Dalam lima pertandingan awal PSMS Medan, Suhandi berhasil mencetak lima gol untuk timnya. Menariknya, lima gol Suhandi tersebut semuanya terjadi di pertandingan berbeda. Singkat kata, Suhandi selalu mencetak gol dalam setiap pertandingan yang dilakoni oleh PSMS Medan. Ia mencetak gol kedua PSMS ketika mereka menang atas Kepri Jaya, mencetak gol terakhir PSMS ketika mereka membantai Pro Duta 4-0, mencetak gol pembuka nan indah ke gawang Persiraja, mencetak gol pembuka lagi saat melawan PSBL, dan mencetak gol penutup ketika PSMS mengalah PS Bangka 2-0.

Berkat performa ciamik Suhandi tersebut, PSMS Medan sejauh ini tak tersentuh di Grup 1. Perjudian yang dilakukan Mahruzar Nasution, pelatih PSMS Medan, di mana dia sering kali memilih Suhandi sebagai pendamping Dimas Drajat di lini depan, ternyata berbuah manis.
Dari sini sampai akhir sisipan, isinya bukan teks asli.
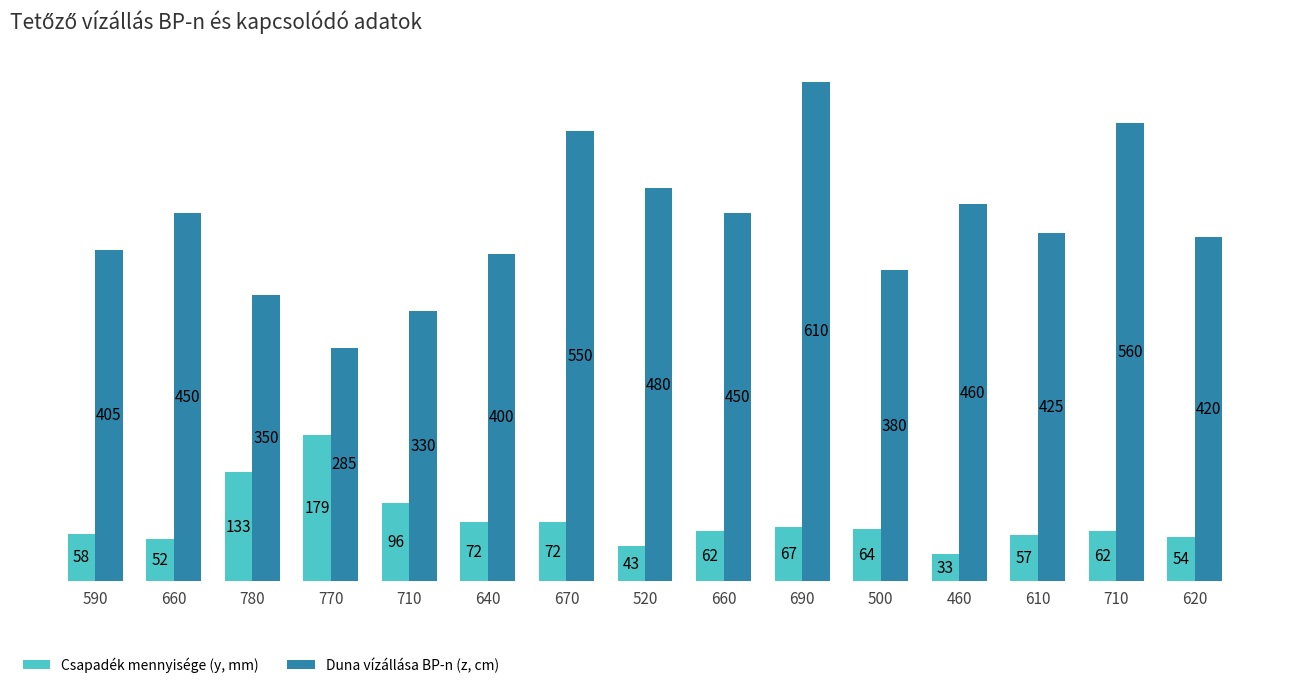

What is the average value of the Duna vízállása BP-n (z, cm) series?

437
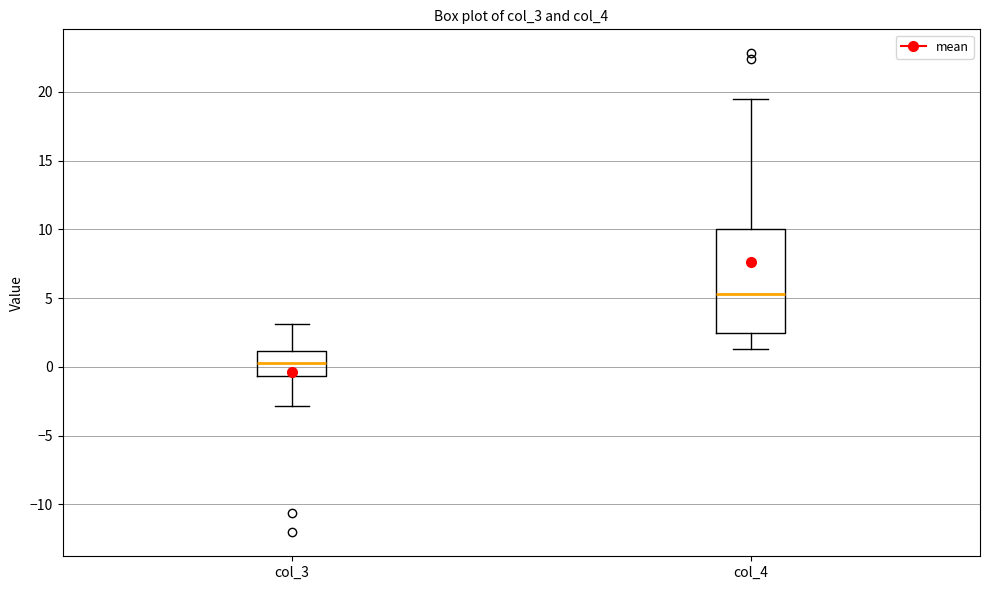

Reading left to right, transcribe this box plot: for each box, give where its median line is, the range the box spans, and where its two whiskers end, as read against the y-axis. The values are not printed on the chart, so give them approximately, as read against the axis.

col_3: median 0.5, box -0.5 to 1.0, whiskers -3.0 to 3.0
col_4: median 5.5, box 2.5 to 10.0, whiskers 1.5 to 19.5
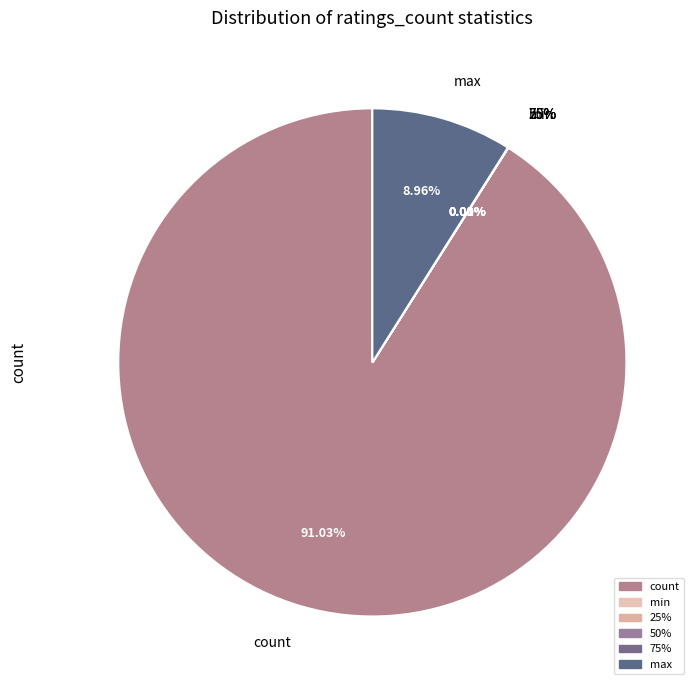

Does max account for over 50% of the chart?

No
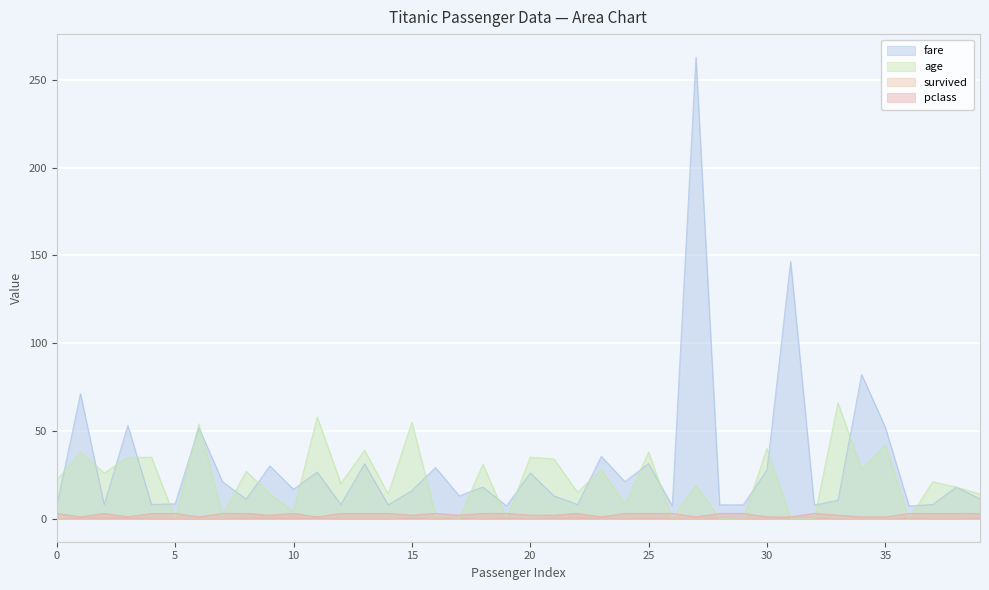

Where is pclass nearest to the value 2?

9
Berposisi asli sebagai seorang gelandang serang, Suhandi ternyata luar biasa tajam saat dimainkan sebagai seorang penyerang.

Dimas Sumantri (PSMS Medan)   

Jika Suhandi layak mendapatkan pujian tinggi, Dimas Sumantri seharusnya juga layak untuk mendapatkan apresiasi serupa. Pasalnya, tanpa penampilan hebat Dimas di lini belakang PSMS Medan, bukan tidak mungkin gol-gol yang dicetak oleh Suhandi menjadi sia-sia belaka.
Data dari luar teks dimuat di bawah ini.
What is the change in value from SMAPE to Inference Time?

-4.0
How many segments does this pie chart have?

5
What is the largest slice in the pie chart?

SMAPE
Sejauh ini, tidak hanya rekor gol PSMS yang cukup mengagumkan di mana tim asal Sumatera Utara tersebut sudah mencetak 13 gol dalam lima pertandingan, terbaik di Liga 2. Kinerja PSMS dalam bertahan pun juga bisa membuat banyak orang geleng-geleng kepala. PSMS adalah satu-satunya tim yang belum kebobolan di Liga 2. Dalam lima pertandingan PSMS berhasil mencatatkan clean sheet. Dan tanpa peran Dimas Sumantri hal ini sepertinya tak akan bisa terjadi.
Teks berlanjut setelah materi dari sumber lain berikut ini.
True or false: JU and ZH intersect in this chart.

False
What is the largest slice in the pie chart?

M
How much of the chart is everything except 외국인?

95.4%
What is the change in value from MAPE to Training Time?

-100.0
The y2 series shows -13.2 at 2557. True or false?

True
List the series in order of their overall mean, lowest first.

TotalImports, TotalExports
Selain tenang, Dimas mampu mengatur organisasi pertahanan timnya. Itu adalah salah satu kelebihan utamanya sebagai pemain bertahan. Selain itu, pada saat-saat yang diperlukan, Dimas juga bisa ikut maju ke depan – biasanya dalam situasi bola mati. Dalam pertandingan melawan Pro Duta, Dimas berhasil mencetak satu dari empat gol kemenangan timnya.